Dabei waren die aus dem Ruder gelaufenen Ermittlungen anfänglich eine Routineangelegenheit: Falke (Wotan Wilke Möhring) und Grosz (Franziska Weisz) waren aus Hamburg angereist, um einen Flüchtling zu überprüfen, bei dem der Verdacht bestand, er sei im Libanon an Kriegsverbrechen beteiligt gewesen. Der Mann galt als mustergültig integriert und unterrichtete an einer Schule Deutsch für andere Flüchtlinge.
Doch als die beiden Polizisten im Klassenzimmer erscheinen, flieht der Libanese, und die Kollegen vor Ort zeigen erstaunlich wenig Interesse daran, ihn einzufangen. Streckenweise wirkt es sogar so, als ob der Flüchtige über Information verfügt, die nur von der örtlichen Polizei stammen können, da er seinen Verfolgern immer einen Schritt voraus zu sein scheint. Gibt es in dem Lüneburger Revier einen Maulwurf? Ist Falke wirklich ein Vollpfosten? Und Grosz eine verliebte Gans?

Großes Thema, kleines Genre-Stück
Die „Tatort“-Folge „Alles was Sie sagen“ ist ein schneller, smarter süffiger Krimi geworden, in dem einer den anderen aufs Kreuz legt. Einer der beiden Ermittler muss während des Verhörs lügen, vielleicht tun es sogar beide, aber was könnte der Grund dafür sein? Und wie passt der Flüchtlingshintergrund zu diesem offensichtlich von privaten Interessen geleiteten Getrickse?
Regisseur Özgür Yildirim gehört zu jenen jüngeren Filmemachern, die große Themen gekonnt als kleine Genrestücke anlegen, ohne dass seine Arbeiten dabei zynisch wirken. Authentisch nennt man solche Filme gerne in öffentlich-rechtlichen Fernsehredaktionen – obwohl darin vor allem mit popkulturellen Mythen gespielt wird. Die Figuren wirken immer etwas größer als im realen Leben, so als ob sie sich als für einen Hip-Hop-Track inszenieren würden. Für einen älteren Falke-„Tatort“ inszenierte Yildirim etwa als einer der ersten das Thema deutsche IS-Kämpfer für einen Buddy-Thriller im Hip-Hop-Slang, und das funktionierte erstaunlich gut.

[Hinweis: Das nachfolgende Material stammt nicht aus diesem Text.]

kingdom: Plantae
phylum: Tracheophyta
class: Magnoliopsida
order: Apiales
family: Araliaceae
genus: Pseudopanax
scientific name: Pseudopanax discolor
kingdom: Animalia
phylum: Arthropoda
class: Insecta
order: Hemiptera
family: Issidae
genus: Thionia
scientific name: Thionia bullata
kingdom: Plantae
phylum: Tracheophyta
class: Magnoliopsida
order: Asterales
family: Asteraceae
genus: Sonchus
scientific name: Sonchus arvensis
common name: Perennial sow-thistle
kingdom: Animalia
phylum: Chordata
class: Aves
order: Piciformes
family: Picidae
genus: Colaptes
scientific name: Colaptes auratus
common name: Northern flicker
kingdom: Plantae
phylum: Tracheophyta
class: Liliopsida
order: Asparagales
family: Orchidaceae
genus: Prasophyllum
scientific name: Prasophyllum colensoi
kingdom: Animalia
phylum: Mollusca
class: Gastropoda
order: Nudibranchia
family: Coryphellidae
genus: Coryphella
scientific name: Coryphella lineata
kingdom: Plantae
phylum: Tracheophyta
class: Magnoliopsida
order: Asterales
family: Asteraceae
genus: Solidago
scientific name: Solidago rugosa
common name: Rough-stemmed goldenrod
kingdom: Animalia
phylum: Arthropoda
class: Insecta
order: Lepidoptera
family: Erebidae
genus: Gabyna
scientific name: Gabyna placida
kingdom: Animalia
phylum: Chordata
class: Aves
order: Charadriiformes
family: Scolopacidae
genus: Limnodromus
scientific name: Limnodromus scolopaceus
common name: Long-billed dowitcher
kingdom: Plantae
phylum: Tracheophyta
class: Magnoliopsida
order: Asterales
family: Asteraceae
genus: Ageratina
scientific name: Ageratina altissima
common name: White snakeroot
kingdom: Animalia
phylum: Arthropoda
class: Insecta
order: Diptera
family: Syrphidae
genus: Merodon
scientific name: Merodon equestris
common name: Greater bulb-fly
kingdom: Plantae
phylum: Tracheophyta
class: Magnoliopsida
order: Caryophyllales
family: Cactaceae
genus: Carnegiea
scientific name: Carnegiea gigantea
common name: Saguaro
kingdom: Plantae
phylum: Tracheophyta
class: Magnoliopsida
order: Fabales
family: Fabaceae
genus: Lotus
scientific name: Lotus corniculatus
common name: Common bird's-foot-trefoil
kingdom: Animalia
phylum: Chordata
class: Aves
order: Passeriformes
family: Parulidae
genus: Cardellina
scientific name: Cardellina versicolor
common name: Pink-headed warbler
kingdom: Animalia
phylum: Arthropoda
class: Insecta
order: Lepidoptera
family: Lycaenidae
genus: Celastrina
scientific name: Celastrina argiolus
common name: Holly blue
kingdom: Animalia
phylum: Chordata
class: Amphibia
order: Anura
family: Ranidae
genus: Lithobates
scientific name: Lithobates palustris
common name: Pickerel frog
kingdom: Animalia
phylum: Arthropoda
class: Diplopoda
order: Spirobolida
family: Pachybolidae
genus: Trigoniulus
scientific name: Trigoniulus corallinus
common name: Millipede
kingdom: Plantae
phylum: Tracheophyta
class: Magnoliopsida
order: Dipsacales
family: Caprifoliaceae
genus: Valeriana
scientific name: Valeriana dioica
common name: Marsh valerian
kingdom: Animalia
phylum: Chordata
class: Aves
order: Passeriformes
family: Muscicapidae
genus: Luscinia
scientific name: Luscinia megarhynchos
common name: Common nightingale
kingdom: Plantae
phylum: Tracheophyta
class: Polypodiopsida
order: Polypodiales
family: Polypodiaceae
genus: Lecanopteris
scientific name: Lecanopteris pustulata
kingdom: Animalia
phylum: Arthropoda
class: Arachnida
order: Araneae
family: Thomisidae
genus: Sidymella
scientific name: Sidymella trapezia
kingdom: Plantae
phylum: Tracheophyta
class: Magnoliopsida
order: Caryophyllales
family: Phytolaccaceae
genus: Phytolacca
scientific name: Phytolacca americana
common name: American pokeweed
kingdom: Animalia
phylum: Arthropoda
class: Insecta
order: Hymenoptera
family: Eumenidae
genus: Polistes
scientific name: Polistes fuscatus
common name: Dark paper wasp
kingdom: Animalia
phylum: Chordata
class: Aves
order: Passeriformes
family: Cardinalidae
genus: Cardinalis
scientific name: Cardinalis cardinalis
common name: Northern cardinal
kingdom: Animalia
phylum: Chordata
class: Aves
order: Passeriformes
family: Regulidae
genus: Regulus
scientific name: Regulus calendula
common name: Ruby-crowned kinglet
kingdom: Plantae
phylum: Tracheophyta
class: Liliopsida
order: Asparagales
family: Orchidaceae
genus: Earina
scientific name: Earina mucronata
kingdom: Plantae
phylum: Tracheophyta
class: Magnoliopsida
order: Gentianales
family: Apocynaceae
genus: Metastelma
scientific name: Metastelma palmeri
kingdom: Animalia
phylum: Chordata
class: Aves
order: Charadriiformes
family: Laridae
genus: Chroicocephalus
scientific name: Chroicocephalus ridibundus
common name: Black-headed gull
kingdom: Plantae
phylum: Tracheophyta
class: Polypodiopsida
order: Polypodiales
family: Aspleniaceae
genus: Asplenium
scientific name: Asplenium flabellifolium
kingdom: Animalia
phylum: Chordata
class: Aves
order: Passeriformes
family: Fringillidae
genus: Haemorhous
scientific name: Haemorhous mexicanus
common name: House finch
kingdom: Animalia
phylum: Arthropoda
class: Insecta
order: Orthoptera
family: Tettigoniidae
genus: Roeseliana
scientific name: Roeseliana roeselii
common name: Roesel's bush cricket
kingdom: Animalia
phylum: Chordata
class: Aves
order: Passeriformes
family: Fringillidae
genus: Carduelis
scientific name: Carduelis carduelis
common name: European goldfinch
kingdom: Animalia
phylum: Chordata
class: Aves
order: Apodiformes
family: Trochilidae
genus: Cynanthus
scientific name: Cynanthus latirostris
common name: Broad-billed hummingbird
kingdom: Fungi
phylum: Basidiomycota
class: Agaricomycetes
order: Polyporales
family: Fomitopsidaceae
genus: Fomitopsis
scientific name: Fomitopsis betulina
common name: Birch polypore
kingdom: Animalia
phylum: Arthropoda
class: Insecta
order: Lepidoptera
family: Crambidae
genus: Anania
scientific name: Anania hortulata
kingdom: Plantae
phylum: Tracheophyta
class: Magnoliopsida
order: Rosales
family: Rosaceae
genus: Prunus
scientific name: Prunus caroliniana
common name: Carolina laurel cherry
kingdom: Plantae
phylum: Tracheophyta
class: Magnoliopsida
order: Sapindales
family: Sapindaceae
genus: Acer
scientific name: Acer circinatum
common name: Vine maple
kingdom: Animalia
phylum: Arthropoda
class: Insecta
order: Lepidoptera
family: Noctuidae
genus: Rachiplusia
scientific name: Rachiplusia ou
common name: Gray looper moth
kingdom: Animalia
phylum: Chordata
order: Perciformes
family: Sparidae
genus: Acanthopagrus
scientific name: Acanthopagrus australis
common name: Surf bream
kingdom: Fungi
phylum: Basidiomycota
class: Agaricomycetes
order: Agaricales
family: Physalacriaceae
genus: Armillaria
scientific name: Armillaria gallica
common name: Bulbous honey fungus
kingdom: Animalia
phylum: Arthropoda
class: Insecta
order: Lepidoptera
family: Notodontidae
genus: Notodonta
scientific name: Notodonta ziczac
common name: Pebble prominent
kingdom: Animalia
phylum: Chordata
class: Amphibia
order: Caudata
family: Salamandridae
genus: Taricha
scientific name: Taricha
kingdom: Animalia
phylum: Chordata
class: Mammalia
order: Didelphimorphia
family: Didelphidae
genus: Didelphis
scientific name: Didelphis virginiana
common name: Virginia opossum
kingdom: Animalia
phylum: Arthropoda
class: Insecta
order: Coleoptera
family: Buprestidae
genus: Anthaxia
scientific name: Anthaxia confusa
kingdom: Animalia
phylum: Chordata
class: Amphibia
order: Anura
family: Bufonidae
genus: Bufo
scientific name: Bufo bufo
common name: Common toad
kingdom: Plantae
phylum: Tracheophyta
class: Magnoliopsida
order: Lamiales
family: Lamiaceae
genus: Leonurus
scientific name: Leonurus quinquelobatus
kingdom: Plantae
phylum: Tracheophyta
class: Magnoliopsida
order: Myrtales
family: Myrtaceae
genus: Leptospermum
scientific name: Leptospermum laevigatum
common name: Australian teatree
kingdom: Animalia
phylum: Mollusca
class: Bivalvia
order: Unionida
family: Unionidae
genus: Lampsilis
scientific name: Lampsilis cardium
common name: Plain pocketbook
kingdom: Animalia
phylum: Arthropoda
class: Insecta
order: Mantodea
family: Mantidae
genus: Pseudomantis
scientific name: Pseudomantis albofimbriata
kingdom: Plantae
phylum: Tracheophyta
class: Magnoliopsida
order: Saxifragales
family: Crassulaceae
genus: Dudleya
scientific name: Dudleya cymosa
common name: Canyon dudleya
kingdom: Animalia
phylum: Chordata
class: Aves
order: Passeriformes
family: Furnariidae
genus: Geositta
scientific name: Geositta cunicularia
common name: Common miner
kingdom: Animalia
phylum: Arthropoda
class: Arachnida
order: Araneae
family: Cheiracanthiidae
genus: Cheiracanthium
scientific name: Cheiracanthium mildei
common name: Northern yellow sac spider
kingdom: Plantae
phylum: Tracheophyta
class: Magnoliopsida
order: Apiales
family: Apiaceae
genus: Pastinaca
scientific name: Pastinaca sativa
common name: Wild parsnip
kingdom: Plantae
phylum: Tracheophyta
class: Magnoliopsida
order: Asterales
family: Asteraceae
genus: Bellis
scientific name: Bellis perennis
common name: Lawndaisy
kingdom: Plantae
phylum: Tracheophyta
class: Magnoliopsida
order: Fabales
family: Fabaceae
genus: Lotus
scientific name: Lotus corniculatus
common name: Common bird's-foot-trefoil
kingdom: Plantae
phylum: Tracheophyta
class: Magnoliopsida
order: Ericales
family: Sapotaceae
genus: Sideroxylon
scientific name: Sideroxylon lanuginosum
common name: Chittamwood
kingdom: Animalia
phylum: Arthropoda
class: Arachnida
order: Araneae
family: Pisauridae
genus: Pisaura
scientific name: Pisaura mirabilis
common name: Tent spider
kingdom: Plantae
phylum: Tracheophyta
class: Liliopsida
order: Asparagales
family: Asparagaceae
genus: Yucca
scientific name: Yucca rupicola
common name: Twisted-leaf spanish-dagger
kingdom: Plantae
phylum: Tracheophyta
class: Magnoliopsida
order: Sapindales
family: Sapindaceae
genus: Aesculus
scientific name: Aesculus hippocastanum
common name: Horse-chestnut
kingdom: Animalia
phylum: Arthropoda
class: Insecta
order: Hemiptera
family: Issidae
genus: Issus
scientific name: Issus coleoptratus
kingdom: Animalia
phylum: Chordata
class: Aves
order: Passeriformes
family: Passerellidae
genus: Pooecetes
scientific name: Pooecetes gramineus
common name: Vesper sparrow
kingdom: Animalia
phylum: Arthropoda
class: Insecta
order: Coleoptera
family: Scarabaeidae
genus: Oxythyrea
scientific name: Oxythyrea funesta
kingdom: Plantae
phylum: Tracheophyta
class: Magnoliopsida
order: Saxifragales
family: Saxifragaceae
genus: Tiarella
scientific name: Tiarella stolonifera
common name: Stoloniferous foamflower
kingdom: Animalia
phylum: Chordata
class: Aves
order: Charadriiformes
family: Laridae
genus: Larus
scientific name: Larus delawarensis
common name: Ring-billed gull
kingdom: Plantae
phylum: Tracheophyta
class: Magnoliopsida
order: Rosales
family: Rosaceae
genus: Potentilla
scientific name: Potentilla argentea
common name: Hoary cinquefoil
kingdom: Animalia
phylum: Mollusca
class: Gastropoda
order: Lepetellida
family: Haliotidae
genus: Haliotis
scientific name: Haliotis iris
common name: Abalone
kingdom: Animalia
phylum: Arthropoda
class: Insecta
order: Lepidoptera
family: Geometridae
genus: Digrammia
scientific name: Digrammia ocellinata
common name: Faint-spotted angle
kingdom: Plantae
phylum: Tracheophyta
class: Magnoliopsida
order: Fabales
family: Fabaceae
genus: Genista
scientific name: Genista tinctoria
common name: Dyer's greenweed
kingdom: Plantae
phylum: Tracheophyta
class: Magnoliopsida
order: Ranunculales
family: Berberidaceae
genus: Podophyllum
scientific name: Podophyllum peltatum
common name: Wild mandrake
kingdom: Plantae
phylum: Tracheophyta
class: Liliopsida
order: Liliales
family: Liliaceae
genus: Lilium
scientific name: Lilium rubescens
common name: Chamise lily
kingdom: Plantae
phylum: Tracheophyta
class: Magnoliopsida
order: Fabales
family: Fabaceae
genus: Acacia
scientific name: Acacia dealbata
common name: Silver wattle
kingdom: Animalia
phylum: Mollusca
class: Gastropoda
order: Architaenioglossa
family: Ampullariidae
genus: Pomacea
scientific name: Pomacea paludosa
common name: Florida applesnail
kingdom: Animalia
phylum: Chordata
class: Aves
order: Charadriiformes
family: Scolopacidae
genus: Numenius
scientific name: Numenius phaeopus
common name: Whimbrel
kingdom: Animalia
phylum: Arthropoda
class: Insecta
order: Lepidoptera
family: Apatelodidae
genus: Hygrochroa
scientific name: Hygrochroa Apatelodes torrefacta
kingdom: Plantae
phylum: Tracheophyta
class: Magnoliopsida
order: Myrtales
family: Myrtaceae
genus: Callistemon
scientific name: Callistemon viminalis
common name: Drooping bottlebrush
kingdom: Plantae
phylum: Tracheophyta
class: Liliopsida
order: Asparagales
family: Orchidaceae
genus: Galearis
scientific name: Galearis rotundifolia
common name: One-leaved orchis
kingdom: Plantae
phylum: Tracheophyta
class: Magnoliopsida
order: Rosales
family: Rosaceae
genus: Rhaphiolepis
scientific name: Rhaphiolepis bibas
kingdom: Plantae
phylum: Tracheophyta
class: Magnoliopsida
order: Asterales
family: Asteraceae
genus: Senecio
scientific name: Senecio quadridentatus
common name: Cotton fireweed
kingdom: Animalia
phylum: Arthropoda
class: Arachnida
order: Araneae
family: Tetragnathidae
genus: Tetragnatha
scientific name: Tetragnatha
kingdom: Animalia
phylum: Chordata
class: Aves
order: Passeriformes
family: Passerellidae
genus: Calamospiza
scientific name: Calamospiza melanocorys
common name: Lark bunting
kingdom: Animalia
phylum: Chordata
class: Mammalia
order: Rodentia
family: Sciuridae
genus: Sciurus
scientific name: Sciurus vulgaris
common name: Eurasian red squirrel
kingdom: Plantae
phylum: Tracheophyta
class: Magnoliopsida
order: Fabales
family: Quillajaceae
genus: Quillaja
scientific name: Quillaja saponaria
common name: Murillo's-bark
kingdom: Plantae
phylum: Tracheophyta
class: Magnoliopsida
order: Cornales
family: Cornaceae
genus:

Auch die neue Folge ist randvoll gepackt mit starken Sprüchen. Gleichzeitig wird der Trickser-Plot (Buch: Arne Nolting und Jan Martin Scharf) souverän auf gleich mehreren Ebenen in Rückblenden ausgebreitet; der Zuschauer muss sich mit Informationen zu drei offenen Fragen durch den Fall schlagen, die aus der Sicht von unterschiedlichen Figuren mit unterschiedlichem Interesse behandelt werden: die Identität des Geflüchteten, der Maulwurf bei der Polizei und das Gegeneinander-Agieren der beiden Ermittler – all diese Aspekte hält der Krimi bis zum Schluss in der Schwebe.
Yildirim findet stimmige Bilder für die Brüchigkeit der Erzählung: Er zeigt die Charaktere durchs Display der Verhörkamera, durch Gitter von Industrieanlagen, durch flackernde Überwachungsapparaturen.
Formen von Spiegeln und Zerrspiegeln sind hier also ständig präsent und erinnern das Publikum daran, dass es sich nicht auf die Erzählung verlassen kann. Dass es trotzdem dran bleibt, liegt auch an Möhring und Weisz. Paradox: Im forcierten Gegeneinander ihrer Figuren harmonieren sie besser denn je.